それを見たマークとハン先生が同時に吹き出し、揃って大笑いになった。
「ううん、どうしたの……?」
突然聞こえた大きな笑い声に、眠っていたレイがそう言ってゆっくりと目を開く。
『おはようおはよう』
『起きた起きた』
『おはようなの』
『おはようなの』
「ああ、おはよう。シルフはいつも元気だね」
まだ眠そうな目を擦りながらそう言うレイの額の湿布も、端が剥がれかけている。
『ねえ! これも良い?』
嬉々としたシルフの質問に、聞こえていないはずのハン先生が笑いながらうんうんと頷いている。
「ええ、良いですよ。好きに剥がして遊んでください」
「ええ! ハン先生、シルフの声が聞こえているんですか?」
ハン先生の答えに驚き、目を輝かせて身を乗り出すレイの様子にマークがまた吹き出す。
「まさか、私には残念ながら精霊達は見えませんし声も聞こえませんよ。ですが今のは私でも分かりましたね。貴方の額の湿布を剥がしても良いのか聞いてきたのでしょう?」
「うわあすごいハン先生。正解です!」
目を輝かせて小さく拍手をしていたレイは、いきなり額の湿布を力一杯引っ張って剥がされ、情けない悲鳴を上げて額を押さえたのだった。

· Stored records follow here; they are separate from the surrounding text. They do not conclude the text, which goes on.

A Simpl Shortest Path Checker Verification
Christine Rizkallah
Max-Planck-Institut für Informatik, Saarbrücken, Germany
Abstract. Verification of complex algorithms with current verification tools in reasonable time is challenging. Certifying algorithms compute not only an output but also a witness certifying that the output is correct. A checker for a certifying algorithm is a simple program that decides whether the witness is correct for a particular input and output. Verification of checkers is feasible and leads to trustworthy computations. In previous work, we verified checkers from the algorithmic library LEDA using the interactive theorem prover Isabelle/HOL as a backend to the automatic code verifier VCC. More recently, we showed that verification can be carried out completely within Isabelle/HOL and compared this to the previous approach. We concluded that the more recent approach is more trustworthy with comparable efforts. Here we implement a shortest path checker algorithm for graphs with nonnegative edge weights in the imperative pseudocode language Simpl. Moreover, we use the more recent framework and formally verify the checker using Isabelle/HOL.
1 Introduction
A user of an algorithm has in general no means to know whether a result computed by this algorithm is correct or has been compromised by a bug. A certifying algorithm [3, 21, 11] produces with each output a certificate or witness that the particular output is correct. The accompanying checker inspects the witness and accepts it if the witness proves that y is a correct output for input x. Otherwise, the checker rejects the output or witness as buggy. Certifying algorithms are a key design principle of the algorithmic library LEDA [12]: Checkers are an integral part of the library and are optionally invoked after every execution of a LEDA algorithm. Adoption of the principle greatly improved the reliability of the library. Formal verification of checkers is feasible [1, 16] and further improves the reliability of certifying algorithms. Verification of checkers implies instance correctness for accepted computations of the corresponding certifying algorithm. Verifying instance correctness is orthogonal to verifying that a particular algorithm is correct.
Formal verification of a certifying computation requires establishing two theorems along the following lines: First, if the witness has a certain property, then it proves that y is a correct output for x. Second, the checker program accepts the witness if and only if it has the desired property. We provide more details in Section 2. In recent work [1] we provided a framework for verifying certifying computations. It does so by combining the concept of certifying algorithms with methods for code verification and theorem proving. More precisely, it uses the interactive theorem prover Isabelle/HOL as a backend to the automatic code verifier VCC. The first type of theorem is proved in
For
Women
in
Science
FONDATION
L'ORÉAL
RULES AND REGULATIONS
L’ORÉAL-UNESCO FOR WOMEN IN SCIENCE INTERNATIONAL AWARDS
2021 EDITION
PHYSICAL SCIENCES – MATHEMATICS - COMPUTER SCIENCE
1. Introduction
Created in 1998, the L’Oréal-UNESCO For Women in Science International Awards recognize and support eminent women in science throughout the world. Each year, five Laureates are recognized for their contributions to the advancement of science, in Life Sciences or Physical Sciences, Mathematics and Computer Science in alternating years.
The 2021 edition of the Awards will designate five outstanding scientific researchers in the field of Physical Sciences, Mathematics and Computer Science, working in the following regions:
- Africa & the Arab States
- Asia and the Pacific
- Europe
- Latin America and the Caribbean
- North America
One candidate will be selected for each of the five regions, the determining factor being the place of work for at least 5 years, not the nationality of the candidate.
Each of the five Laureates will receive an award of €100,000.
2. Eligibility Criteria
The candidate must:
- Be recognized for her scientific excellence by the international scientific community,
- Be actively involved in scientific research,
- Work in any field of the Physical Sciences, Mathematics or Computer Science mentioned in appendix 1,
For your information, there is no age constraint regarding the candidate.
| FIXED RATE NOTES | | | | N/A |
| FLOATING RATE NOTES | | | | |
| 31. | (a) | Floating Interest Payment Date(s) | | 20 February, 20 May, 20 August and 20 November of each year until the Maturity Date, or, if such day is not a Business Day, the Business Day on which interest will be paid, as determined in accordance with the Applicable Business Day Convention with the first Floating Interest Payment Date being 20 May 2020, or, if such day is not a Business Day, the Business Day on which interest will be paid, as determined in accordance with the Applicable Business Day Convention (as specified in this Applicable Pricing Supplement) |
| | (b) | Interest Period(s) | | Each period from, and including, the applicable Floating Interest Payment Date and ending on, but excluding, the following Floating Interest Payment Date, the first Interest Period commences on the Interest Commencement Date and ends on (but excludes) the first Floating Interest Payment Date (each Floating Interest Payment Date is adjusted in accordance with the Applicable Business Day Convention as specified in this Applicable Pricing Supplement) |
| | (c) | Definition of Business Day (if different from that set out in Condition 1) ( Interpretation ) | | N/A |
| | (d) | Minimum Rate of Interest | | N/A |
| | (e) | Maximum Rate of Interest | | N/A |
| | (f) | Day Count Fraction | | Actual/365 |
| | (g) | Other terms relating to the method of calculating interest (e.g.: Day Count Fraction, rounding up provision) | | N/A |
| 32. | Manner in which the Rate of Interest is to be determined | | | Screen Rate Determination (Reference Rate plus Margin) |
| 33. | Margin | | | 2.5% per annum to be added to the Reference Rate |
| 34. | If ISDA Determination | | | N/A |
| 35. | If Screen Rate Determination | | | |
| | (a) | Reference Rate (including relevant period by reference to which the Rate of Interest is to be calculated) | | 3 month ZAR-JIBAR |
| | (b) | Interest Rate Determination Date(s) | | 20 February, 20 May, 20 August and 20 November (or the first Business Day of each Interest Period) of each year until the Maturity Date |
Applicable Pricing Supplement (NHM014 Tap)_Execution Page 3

「しかし、これだけ大騒ぎをしていても全く起きる様子がないってのも、ある意味大物だよなあ」
枕に抱きついてまだ熟睡しているキムを見て、マークとレイは顔を見合わせてにんまりと笑った。隣では、ハン先生も笑いながらうんうんと頷いている。
「シルフ、キムの湿布も剥がして良いぞ。思いっきりっ引っぺがしてやれ!」
『わあい!』
『わあい!』
『じゃあいくね〜〜〜!』
『いくね〜〜〜!』
『せ〜の〜でっ!』
口々にそう言ったシルフ達が、息を合わせてキムの額に貼られた湿布を一気に引っ張って剥がした。
「痛って〜〜〜〜!」
いきなりの衝撃に悲鳴をあげて抱えていた枕ごと横に転がったキムが、そのまま勢い余ってベッドから転がり落ちる。
そのキムの様子を横で見ていたマークとレイ、そしてハン先生の三人は同時に吹き出して大爆笑になったのだった。
「ちょっ、お前らいきなり何してくれてるんだよ〜〜!」
腹筋だけで起き上がったキムの抗議にまた三人が同時に吹き出し、揃って首を振りながらシルフ達を示す。
『起きた起きた〜〜〜!』
『これ貰ったからね!』
『パリパリ』
『パリパリ』
『楽しい楽しい』
『楽しい楽しい』
嬉々としたシルフ達の声にキムも堪えきれずに吹き出し、全員揃って大笑いになったのだった。
『全く朝から賑やかな事だな。湿布一枚でこれだけ笑えるとは、何とも平和な事だな』
呆れたようなブルーのシルフの言葉にニコスのシルフ達だけでなく、周りに集まってきていたシルフ達や光の精霊達までが揃って笑い出し、大喜びで手を叩き合ったり輪になって踊り始めたりしていたのだった。